Start of Provided text
Disability and Geography: Variation in Prevalence, Program Participation and Program Outcomes
(Poverty and Income Policy)
*Names in bold indicate Presenter
The first two papers describe and examine the wide variation in disability prevalence, Social Security Disability Insurance (DI) participation, and Supplemental Security Income (SSI) participation. Across U.S. counties, the disability prevalence ranges from approximately 1 in 20 persons to 1 in 3 persons. The variations in DI and SSI participation among working-age people are comparable. Why does such wide variation occur? There are a wide variety of potential explanations and the findings of the Botticello et al. and Gettens et al. papers provide some answers and will spur further discussion and research. Botticello et al. use geographic analysis methods to analyze whether there is clustering of high and low disability counties and how the variation relates to socioeconomic conditions. Gettens et al. uses variance decomposition methods to determine how much of the variation in DI and SSI participation occurs because of variation in where people with disabilities live and how much is because of difference in participation among people with disabilities.
End of Provided text
Start of Provided records
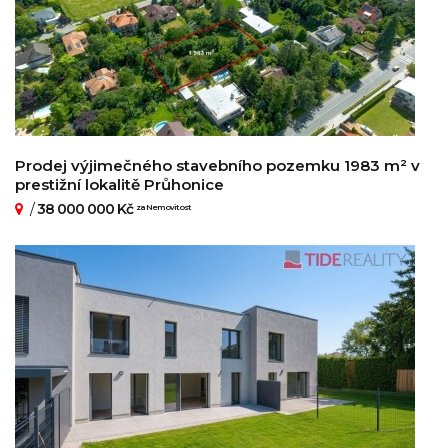
Prodej výjimečného stavebního pozemku 1983 m² v
prestižní lokalitě Průhonice
/
38 000 000 Kč
za Nemovitost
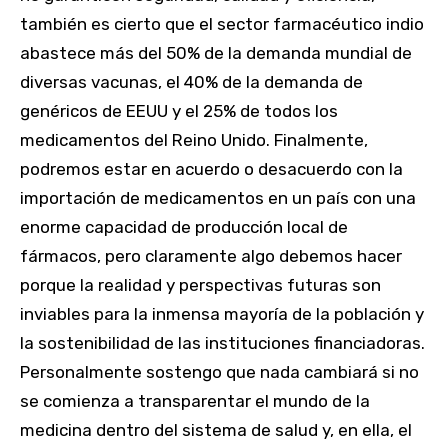
también es cierto que el sector farmacéutico indio
abastece más del 50% de la demanda mundial de
diversas vacunas, el 40% de la demanda de
genéricos de EEUU y el 25% de todos los
medicamentos del Reino Unido. Finalmente,
podremos estar en acuerdo o desacuerdo con la
importación de medicamentos en un país con una
enorme capacidad de producción local de
fármacos, pero claramente algo debemos hacer
porque la realidad y perspectivas futuras son
inviables para la inmensa mayoría de la población y
la sostenibilidad de las instituciones financiadoras.
Personalmente sostengo que nada cambiará si no
se comienza a transparentar el mundo de la
medicina dentro del sistema de salud y, en ella, el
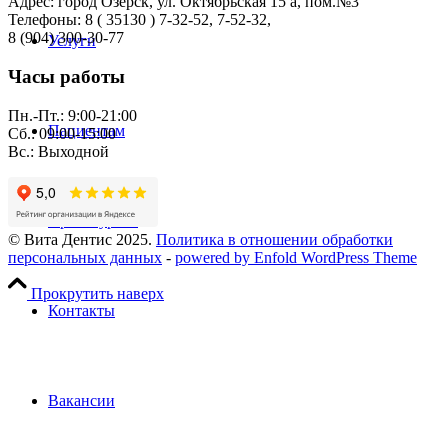
Адрес: город Озерск, ул. Октябрьская 15 а, пом.№3
Телефоны: 8 ( 35130 ) 7-32-52, 7-52-32,
8 (904) 300-30-77
Услуги
Часы работы
Пн.-Пт.: 9:00-21:00
Пациентам
Сб.: 09:00-15:00
Вс.: Выходной
Прейскурант
© Вита Дентис 2025.
Политика в отношении обработки
персональных данных
-
powered by Enfold WordPress Theme
Прокрутить наверх
Контакты
Вакансии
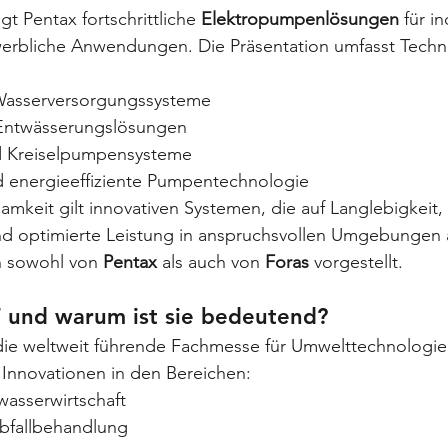
gt Pentax fortschrittliche 
Elektropumpenlösungen
 für in
rbliche Anwendungen. Die Präsentation umfasst Techno
 Wasserversorgungssysteme
Entwässerungslösungen
d Kreiselpumpensysteme
d energieeffiziente Pumpentechnologie
keit gilt innovativen Systemen, die auf Langlebigkeit, 
und optimierte Leistung in anspruchsvollen Umgebungen 
 sowohl von 
Pentax
 als auch von 
Foras
 vorgestellt.
T und warum ist sie bedeutend?
 die weltweit führende Fachmesse für Umwelttechnologien.
r Innovationen in den Bereichen:
asserwirtschaft
bfallbehandlung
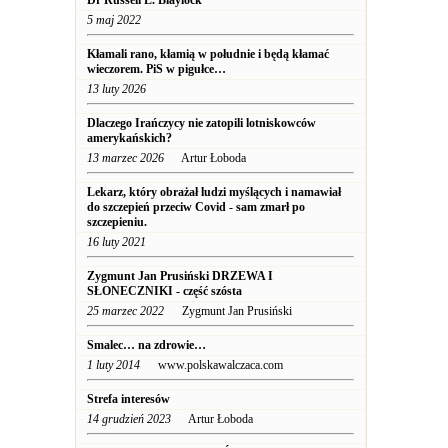
Dr Russell L. Blaylock
5 maj 2022
Kłamali rano, kłamią w południe i będą kłamać
wieczorem. PiS w pigułce…
13 luty 2026
Dlaczego Irańczycy nie zatopili lotniskowców
amerykańskich?
13 marzec 2026
Artur Łoboda
Lekarz, który obrażał ludzi myślących i namawiał
do szczepień przeciw Covid - sam zmarł po
szczepieniu.
16 luty 2021
Zygmunt Jan Prusiński DRZEWA I
SŁONECZNIKI - część szósta
25 marzec 2022
Zygmunt Jan Prusiński
Smalec… na zdrowie…
1 luty 2014
www.polskawalczaca.com
Strefa interesów
14 grudzień 2023
Artur Łoboda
End of Provided records
> **What you need to do**:
[A] Decide whether each statement agrees with the disability and geography text: (i) across U.S. counties, disability prevalence ranges from about 1 in 20 persons to 1 in 3 persons; (ii) Gettens et al. use geographic analysis methods to check for clustering of high and low disability counties; (iii) the variations in DI and SSI participation among working-age people are much smaller than the variation in disability prevalence. Answer yes or no for each, and quote the deciding words of the text.
[B] Carry on the disability and geography text, starting after its last sentence.
The items are separate material from the disability and geography text.

> **Your written answers**:
[A]
(i) Yes: "Across U.S. counties, the disability prevalence ranges from approximately 1 in 20 persons to 1 in 3 persons."
(ii) No: "Botticello et al. use geographic analysis methods to analyze whether there is clustering of high and low disability counties"
(iii) No: "The variations in DI and SSI participation among working-age people are comparable."

[B]
The second two papers use geographic variation to explain program participation trends and to assess program performance. The child SSI participation has grown substantially since 2000 despite the absence of major policy changes. Schmidt et al. use the county-level variation to provide new explanations for the growth. Croake et al. use geographic variation in State Vocational Rehabilitation Agency (SVRA) program outcomes to identify agencies that are achieving consistently high outcomes. The findings from this paper will help to inform the implementation of the Workforce Innovation and Opportunity Act.
The papers also illustrate the wide range of geographic data sources, both survey-based and administrative, that support disability research. The Botticello et al. and Gettens et al. papers use both American Community Survey (ACS) and publicly available Social Security Administration (SSA) data. The ACS and SSA data are both available at the county level and thus can be joined. Schmidt’s analysis merges county and state survey and administrative data from a variety of sources including the Social Security Administration, Census Bureau, Centers for Disease Control and Prevention, school districts, the Area Health Resource File and the National Center for Education Statistics. Croake et al. use administrative data collected by SVRAs (RSA-911 data) across states.
The papers in this panel illustrate the importance of geographic data both as an indication of geographic disparities and as source variation to identify program outcome and participation trends. The papers also provide new explanations for the geographic variation in disability prevalence, DI and SSI program participation, the national trends in child SSI participation and SVRA program outcomes.